The officer’s report goes on to claim that overall the community supports council’s ambition to increase rates and this is ‘evidenced’ by an enormous round of community consultation held over the past few years.

This approach reflects strong community input over the past two years. Through comprehensive engagement programs such as Our Priorities, Our Future (2023) and Our Place, Our Plan (2025), more than 3,200 participants took part in conversations about priorities, trade-offs and funding options. In the 2023 deliberative Community Priorities Panel, 73 per cent of members supported applying for a rate cap variation as part of a broader package of measures to strengthen Council’s financial sustainability.

Sounds great, doesn’t it? – 73% supporting a rate increase!!!!! A clear majority. However, when you go back to the actual Community Priorities Panel report, we can be forgiven for thinking that this is truly representative of the community. Please bear in mind that this committee consisted of up to 39 members only and therefore hardly constituting what could be considered as genuine community representation. Hardly surprising however that the report chooses to highlight this percentage and provides no other stats from the various surveys!!!!

Even when we investigate the results from the community survey on Our Priorities, Our Future, we find the following:

The community may be open to increasing fees and/or charges to maintain current service levels, with 52 per cent of the community responding in the ‘maybe’ range, but ‘no’ is the most common single response at 37 per cent.

Please note the phrasing of the question. Instead of calling a spade a spade, (ie rate increase) the terminology becomes ‘fees and/or charges’. This is entirely different to a rate increase and we have no idea whether participants simply saw this as raising child care fees, entry costs to swimming pools, etc instead of reading this as an increase to rates.

When the question was finally asked as to how council’s finances could be increased and the methodology council should employ to achieve this, only 10% (166 responses) were in favour of rate increases.

Even more disturbing is council’s continued refrain, that Glen Eira residents have ‘some of the lowest rates in Victoria’. When rates are calculated, please remember that this is done according to property/site value. Clearly many Bayside suburbs would have a greater site value than those in Glen Eira, and the same could be said for Stonnington. Therefore their overall rates would be higher in these municipalities. But what also needs to be taken into account is not just the final rate, but the INTEREST RATE per annum which is applied to all properties.
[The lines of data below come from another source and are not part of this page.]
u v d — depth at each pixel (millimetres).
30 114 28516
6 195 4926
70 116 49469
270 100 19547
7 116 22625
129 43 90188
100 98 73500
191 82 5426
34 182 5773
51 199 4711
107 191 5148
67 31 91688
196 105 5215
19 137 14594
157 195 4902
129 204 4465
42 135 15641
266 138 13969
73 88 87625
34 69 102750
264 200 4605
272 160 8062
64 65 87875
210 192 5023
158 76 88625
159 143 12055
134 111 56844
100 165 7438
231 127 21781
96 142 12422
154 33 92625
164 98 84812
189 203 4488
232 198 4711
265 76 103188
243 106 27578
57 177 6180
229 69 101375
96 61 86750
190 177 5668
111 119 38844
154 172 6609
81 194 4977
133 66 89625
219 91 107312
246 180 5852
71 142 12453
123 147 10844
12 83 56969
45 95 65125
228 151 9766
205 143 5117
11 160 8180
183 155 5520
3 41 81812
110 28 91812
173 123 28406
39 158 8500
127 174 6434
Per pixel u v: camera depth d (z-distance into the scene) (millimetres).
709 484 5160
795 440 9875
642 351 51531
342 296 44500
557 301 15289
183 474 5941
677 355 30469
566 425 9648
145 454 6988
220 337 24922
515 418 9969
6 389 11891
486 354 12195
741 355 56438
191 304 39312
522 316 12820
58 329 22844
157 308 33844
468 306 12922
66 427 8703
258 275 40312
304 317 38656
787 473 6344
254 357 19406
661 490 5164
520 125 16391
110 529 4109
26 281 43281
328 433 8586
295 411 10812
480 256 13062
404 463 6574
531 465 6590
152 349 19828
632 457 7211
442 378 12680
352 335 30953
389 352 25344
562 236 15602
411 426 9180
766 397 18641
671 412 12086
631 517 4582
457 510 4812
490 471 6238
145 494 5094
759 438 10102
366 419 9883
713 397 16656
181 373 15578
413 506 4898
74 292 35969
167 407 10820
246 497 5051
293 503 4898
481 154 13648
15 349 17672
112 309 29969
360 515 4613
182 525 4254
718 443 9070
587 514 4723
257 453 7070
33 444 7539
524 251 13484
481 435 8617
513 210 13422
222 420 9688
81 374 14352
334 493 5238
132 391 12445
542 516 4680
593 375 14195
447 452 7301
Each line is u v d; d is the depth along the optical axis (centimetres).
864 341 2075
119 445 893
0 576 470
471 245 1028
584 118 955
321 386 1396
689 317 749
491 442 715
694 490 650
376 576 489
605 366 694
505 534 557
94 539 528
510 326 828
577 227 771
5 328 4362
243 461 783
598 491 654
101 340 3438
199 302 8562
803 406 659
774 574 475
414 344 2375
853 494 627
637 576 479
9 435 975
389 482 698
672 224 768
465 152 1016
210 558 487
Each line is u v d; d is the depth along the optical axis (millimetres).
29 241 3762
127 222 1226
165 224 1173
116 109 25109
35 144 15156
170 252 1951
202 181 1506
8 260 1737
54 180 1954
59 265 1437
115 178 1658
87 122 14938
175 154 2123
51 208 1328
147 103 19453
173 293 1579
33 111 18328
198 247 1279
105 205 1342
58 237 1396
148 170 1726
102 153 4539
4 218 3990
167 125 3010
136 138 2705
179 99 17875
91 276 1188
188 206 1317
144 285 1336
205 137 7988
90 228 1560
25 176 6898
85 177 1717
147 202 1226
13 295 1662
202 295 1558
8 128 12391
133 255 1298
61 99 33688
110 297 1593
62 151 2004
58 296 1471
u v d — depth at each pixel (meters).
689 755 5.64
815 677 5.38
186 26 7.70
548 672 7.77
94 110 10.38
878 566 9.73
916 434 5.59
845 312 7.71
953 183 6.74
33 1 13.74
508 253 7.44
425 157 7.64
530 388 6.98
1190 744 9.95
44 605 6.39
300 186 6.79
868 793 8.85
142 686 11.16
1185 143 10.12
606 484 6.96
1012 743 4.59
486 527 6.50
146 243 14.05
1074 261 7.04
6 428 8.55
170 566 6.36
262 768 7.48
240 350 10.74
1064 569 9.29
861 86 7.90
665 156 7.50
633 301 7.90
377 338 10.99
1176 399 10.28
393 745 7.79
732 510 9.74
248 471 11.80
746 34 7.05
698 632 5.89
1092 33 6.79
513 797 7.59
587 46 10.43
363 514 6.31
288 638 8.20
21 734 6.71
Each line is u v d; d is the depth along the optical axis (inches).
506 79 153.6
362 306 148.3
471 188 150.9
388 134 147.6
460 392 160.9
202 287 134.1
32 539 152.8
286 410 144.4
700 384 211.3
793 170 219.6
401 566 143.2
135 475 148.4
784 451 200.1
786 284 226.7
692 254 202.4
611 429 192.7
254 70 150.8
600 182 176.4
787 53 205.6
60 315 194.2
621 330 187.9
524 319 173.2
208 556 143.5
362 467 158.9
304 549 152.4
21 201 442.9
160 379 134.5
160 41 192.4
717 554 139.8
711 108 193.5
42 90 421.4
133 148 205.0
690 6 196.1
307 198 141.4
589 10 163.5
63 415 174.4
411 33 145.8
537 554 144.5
For well over a decade preceding the state government’s rate capping introduction (2016/17) Glen Eira was the highest by far in comparison to our neighbouring municipalities. Here is a comparison we made in April 2015 –

CONCLUSION

We do not doubt that prices for everything have increased dramatically. Nor do we doubt that governments have cut back on grants and attempted to pass on more costs to councils. But does any of this really justify a 5% rate increase across the board – especially in these times and when this is backed up by some very spurious claims as to overall community support.  Could we for once get an officer’s report that is not misleading and fabricated to evince councillor support?

The bottom line of course is how well council has run our finances. Did we really need an $80M mini GESAC pool? Did we really need to embark on gigantic loans that will take another decade to pay off? Questions abound. At the core is the issue of whether or not this council is truly listening to residents.